Sometimes even yoga teachers can’t control their emotions.
Perhaps none of us should try. Right now, it seems the wrath of a thousand oms (the yoga chant practised by many yogis) has caused to break out.
Indeed emotions have gone not just astray but a little wild among my fellow yoga teachers following the news of Donald Trump becoming President elect. This meant that even downward facing dog wasn’t enough to placate even the (usually) calmest of teachers; such was the impact of this rather gargantuan news.
This seems to be the only explanation to what I considered a little un-yogi or even un-human—for example, to coerce a heavily pregnant yoga teacher to teach when she had admitted not being able to move, let alone teach due to grief at what was happening to her country. She was inconsolable and yet my fellow yoga teachers told her she still had a duty to teach, to take herself out of the equation and to make others feel better to which the teacher in question asked, “Am I not allowed to feel what I feel?”
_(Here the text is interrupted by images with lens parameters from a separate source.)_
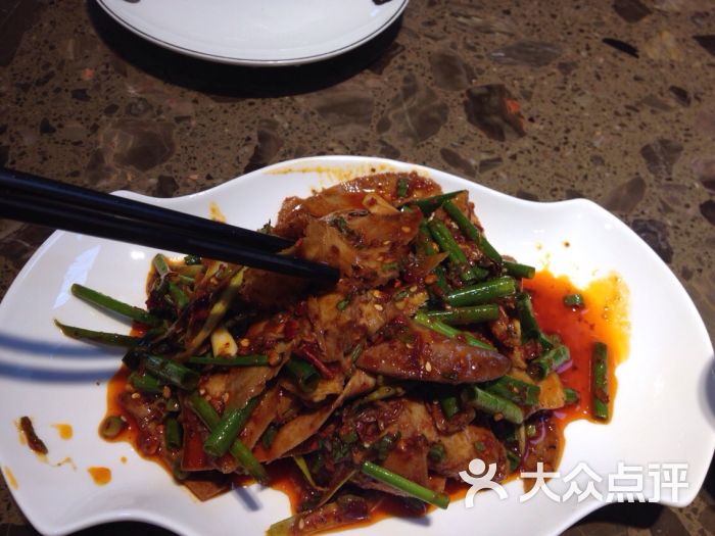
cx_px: 358
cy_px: 268
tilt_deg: -54.0
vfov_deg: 42.9
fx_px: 682
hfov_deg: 55.4
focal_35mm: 33
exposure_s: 1/60
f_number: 2.4
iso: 50
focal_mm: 4.12
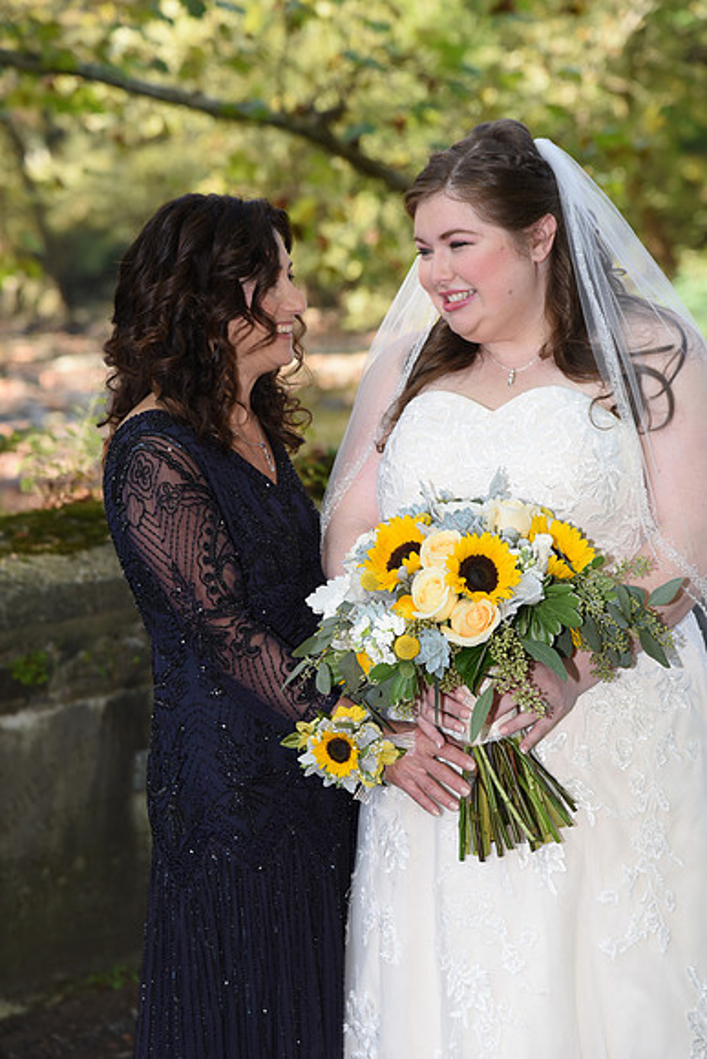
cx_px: 354
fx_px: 3533
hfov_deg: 11.4
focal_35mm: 120
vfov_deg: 17.1
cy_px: 530
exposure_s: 1/200
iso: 640
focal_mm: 120
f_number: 5.6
This is certainly an important question for yoga teachers.
We are all sometimes faced with personal drama and outside influences, which can affect us in ways we hadn’t imagined.
Surely the emotions that come from these experiences should have permission to be released? Which is why we shouldn’t feel compelled to tell anyone else how they should feel (even if it carries positive intentions) if what is being felt is grief, anger, sad or any other powerful emotion.
As yoga teachers we teach others how to embrace our feelings in different postures both physically and emotionally.
So why then, do I come across fellow yoga teachers who forcibly encourage other teachers not to feel their own feelings? It can sometimes feel like humanity has gone mad in the yoga world.
It’s as if our training manuals declare we’re meant to be wearing a big superhero yoga cape because we are superhuman creatures here to “serve the universe.” I wish.
Yoga does many many positive things but superpowers? Not quite yet. Which is why (until that happens) restoring ourselves needs to be encouraged more. This might mean taking time out, time for pause, time to reflect and, time to recharge the energy.
Because even yoga teachers need to embrace feelings and be allowed to…well, just feel. It doesn’t mean having an ego. It just means being human.
So let’s show a little more humility and be honest about emotions, rather than trying to cover them up. As the author of Kitchen Table Wisdom Rachel Naomi Remen once said,
“There’s no such thing as a bad feeling, only a unprocessed one.”